Photo: National Weather Service

By Dan Shapley

As an unprecedented tornado season continues, Texas and Louisiana are bracing for damaging storms today.

The National Weather Service has issued a tornado watch for an area from now until about 3 p.m. local time.

TORNADOES...HAIL TO 1 INCH IN DIAMETER...THUNDERSTORM WIND GUSTS TO 70 MPH...AND DANGEROUS LIGHTNING ARE POSSIBLE IN THESE AREAS," the National Weather Service bulletin reads. "THE TORNADO WATCH AREA IS APPROXIMATELY ALONG AND 105 STATUTE MILES EAST AND WEST OF A LINE FROM 55 MILES NORTHWEST OF NATCHITOCHES LOUISIANA TO 30 MILES SOUTHEAST OF HUNTSVILLE TEXAS."

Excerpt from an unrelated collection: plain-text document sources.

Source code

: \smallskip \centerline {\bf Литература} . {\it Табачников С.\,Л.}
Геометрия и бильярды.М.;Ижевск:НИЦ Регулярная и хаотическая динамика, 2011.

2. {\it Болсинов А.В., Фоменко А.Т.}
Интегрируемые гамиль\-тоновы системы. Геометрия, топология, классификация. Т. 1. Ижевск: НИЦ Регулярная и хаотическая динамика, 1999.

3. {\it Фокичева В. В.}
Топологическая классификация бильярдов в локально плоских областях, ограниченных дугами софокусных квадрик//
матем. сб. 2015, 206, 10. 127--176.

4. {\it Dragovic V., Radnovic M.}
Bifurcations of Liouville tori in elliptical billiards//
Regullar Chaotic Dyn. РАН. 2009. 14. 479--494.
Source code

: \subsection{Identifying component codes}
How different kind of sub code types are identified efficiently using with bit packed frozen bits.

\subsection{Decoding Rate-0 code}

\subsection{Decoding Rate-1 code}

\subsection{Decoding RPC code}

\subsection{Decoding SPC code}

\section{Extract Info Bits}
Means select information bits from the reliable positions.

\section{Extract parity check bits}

The warning comes after a weekend that saw tornadoes kill 22 and flattened parts of Missouri, Oklahoma and Georgia over the weekend. Towns like Kite, Ga., and Picher, Okla. were all but wiped off the map.

Those tornadoes came just three days after tornadoes left one dead in North Carolina and flattened a mall in Mississippi.

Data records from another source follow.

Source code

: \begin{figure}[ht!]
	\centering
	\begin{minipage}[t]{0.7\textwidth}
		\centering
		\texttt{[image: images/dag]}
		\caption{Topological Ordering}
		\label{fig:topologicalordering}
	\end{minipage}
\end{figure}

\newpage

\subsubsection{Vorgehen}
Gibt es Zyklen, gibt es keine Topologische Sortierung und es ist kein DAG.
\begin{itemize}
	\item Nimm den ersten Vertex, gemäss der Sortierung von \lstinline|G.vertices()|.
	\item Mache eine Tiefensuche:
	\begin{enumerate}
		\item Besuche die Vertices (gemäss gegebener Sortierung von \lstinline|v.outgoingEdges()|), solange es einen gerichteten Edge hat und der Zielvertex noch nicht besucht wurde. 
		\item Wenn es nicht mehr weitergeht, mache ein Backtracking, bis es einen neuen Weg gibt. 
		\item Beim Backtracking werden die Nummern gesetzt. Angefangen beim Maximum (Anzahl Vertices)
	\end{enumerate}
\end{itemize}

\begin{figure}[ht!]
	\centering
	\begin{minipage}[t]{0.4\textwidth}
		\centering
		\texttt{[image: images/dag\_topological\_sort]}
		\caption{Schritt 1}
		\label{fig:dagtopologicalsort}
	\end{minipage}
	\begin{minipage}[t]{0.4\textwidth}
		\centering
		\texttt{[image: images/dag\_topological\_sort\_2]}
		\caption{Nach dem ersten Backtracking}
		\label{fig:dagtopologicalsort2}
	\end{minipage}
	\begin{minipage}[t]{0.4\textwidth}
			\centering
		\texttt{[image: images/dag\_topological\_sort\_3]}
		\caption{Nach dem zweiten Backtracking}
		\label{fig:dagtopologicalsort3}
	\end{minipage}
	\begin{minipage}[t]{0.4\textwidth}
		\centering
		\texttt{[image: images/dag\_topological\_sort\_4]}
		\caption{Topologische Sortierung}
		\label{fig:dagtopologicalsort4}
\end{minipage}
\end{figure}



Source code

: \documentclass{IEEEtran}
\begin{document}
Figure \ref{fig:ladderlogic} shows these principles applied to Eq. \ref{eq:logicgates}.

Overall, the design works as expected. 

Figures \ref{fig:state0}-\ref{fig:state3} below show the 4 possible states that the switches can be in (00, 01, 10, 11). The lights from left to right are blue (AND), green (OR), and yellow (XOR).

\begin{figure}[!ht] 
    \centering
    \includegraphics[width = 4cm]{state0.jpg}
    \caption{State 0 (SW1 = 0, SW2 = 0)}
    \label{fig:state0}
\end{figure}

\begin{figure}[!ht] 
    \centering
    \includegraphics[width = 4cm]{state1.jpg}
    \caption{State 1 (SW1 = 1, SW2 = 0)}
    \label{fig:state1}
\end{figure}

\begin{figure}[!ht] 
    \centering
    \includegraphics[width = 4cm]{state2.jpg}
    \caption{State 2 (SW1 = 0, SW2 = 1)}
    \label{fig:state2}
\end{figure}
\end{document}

And though spring is typically only the start of tornado season, this is just the latest spate of killer tornadoes in the United States this year. Already, the death toll from tornadoes is 98 people, nearly 60% above the average over the past three years. It's the deadliest on record since 1998, according to USA Today and it's on pace to be the deadliest ever recorded. (ABC News put the death toll to date at 97 people, and the Storm Prediction Center at 96 people.)

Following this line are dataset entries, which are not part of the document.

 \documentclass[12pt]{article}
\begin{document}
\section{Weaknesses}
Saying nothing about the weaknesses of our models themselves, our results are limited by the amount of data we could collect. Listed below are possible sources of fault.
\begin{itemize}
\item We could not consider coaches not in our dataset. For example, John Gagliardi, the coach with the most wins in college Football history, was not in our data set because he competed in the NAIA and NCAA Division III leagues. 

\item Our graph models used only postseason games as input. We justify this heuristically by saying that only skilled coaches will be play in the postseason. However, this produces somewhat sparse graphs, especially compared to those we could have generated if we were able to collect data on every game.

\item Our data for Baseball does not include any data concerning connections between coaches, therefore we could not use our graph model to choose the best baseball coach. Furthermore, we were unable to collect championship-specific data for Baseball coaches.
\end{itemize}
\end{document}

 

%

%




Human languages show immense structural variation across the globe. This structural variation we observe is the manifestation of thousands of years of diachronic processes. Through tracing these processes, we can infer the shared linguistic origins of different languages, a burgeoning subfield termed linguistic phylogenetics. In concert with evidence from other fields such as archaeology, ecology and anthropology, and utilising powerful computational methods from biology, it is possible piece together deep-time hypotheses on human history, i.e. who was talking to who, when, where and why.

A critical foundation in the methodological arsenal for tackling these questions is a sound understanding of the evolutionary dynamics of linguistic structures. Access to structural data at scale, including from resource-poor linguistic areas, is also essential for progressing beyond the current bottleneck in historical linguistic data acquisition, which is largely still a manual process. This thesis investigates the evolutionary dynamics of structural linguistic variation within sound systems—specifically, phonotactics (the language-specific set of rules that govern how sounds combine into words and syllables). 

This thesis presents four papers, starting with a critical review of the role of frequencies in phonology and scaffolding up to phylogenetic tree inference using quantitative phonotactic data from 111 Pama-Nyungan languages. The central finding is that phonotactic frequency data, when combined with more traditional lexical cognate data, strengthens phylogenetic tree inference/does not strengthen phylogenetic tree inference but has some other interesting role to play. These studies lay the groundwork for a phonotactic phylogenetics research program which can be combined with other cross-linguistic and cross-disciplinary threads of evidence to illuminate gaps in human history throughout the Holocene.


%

The 905 reported tornadoes through May 11 is far ahead of the total typically seen by this time of year. It's been late July or even early August by the time this many tornadoes have typically been recorded, according to the Storm Prediction Center.

The U.S. has already been hit by 71% of the tornadoes expected in an typical year, when compared to the 10-year average. The year is only about 34% through, and we've only just entered the typical tornado season. 2008 has been unusual because the winter produced so many damaging storms.

tornado chart
Storm Prediction Center

However, the preliminary count used to make these comparisons is somewhat inflated. Experts expect the final count to be somewhat lower, given that the same storm can be reported several times, and so overcounted.

Still, this could be a harbinger of things to come. Some scientists have warned that global warming will create conditions that make violent tornadoes more frequent.